Astrid alzó una ceja.

—Qué interesante.

—¿Sí, señora Spock? ¿No es «fascinante»? —Diana emitió un ruido ahogado, indicando frustración—. ¿Alguien tiene algo de comer? Si me voy a morir, antes me gustaría comer.

—No voy a luchar —repitió Jack, tozudo—. Que sea fuerte no significa que sea un luchador.

—O luchas o te mueres, aunque seguramente pasarán las dos cosas —insistió Diana—. ¿Es que no has entendido a lo que nos estamos enfrentando?

Pero Jack negó con la cabeza.

«Vaya con la resistencia de los jóvenes —pensó Diana—. Está tan deshecho como Alex».

—Vamos a poner en marcha la casa flotante y a soltar amarras —propuso Astrid—. ¿Dekka, Orc? Buena suerte. Jack, por lo menos ayuda a la gente a subirse a las barcas.

Diana sintió los dedos de Astrid rodeándole el bíceps y se dio cuenta de que tiraba de ella. Todo el mundo corría a encargarse de las tareas que les habían asignado, pero Astrid condujo a Diana hasta la barandilla y la miró con dureza a los ojos.

—Mantén la boca cerrada respecto a lo de los poderes. Y a lo de Petey.

—¿Por qué me agarras? ¡Suéltame!

Astrid la soltó, pero se le acercó aún más.

—Esa información va a hacer que maten a Sam, y también a Caine. ¿Me entiendes?

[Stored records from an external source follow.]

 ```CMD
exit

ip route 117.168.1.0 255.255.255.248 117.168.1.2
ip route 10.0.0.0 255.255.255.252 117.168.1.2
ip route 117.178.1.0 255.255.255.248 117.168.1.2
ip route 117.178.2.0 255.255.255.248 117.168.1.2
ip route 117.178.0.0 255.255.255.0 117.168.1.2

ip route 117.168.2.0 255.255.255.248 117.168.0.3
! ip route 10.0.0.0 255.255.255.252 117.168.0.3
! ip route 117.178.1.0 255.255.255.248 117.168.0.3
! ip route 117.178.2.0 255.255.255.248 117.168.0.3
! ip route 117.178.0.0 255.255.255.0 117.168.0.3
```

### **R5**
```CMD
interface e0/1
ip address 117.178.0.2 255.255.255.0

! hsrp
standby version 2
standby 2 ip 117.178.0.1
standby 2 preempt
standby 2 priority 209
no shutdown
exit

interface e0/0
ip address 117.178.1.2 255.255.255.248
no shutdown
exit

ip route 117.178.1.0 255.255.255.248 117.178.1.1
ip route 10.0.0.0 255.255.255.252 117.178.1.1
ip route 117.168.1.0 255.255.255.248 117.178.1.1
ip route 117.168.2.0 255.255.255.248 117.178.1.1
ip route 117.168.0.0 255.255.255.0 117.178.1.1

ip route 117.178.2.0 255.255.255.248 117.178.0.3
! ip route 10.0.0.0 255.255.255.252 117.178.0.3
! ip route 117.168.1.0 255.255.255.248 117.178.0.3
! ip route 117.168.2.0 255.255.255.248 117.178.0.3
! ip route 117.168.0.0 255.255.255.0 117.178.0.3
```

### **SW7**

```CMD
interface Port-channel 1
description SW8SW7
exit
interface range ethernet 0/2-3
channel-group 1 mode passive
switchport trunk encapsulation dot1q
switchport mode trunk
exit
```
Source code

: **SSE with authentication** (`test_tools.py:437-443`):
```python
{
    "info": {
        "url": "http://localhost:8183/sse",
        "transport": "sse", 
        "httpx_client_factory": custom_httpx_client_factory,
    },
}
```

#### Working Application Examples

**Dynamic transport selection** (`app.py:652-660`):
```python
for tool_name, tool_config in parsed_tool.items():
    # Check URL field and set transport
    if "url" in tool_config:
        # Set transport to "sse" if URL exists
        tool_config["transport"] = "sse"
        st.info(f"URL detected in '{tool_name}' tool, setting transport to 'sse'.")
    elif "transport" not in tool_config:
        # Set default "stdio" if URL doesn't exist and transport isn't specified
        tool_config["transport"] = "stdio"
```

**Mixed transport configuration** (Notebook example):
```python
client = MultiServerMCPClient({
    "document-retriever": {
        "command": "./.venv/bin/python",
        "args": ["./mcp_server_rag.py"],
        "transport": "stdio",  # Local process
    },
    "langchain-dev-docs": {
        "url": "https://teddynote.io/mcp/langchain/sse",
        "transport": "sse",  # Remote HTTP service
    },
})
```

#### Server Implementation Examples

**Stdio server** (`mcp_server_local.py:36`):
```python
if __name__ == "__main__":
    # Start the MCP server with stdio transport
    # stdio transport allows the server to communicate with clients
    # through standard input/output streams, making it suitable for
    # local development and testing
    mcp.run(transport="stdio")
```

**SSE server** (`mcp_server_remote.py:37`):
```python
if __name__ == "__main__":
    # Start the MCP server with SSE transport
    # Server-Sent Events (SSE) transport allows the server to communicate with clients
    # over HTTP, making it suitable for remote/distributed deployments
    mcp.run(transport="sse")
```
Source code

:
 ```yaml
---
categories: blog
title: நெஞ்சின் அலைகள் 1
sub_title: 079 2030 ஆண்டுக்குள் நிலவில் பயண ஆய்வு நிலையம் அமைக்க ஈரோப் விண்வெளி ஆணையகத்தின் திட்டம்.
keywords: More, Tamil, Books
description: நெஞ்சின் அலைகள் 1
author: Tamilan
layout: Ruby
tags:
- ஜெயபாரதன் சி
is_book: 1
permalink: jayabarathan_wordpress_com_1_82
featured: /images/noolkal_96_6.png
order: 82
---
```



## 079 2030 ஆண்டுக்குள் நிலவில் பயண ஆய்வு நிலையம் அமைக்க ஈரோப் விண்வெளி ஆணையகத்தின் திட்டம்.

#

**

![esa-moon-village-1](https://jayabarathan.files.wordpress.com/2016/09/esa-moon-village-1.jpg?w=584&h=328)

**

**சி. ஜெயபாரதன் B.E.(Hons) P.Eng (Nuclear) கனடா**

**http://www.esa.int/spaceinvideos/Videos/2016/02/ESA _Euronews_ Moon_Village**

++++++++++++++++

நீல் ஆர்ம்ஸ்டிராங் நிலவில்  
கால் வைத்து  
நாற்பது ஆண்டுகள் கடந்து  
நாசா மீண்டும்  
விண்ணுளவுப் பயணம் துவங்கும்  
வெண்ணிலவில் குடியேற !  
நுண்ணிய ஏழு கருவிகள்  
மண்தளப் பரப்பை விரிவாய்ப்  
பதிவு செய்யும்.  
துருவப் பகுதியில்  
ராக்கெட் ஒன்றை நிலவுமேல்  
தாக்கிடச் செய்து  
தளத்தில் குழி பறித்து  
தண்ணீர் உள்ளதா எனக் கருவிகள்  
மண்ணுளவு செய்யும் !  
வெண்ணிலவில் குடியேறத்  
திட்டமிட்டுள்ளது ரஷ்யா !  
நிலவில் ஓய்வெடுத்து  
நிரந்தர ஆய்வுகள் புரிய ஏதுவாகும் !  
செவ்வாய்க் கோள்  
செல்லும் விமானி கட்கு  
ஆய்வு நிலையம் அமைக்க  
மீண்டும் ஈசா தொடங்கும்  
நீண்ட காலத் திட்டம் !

Los chavales salían en tropel de sus autocaravanas y tiendas, y corrían a apiñarse en los barcos. Los que estaban atracados más lejos comprendían que había empezado la evacuación, y ponían en marcha los motores o sumergían los remos para acercarse a recoger a sus amigos.

Gracias a la insistencia de Edilio, habían hecho muchas veces el simulacro de evacuación. Estaba saliendo bien.

Y entonces, en un estallido de luz tan veloz que prácticamente sobrevoló las colinas, apareció Gaya.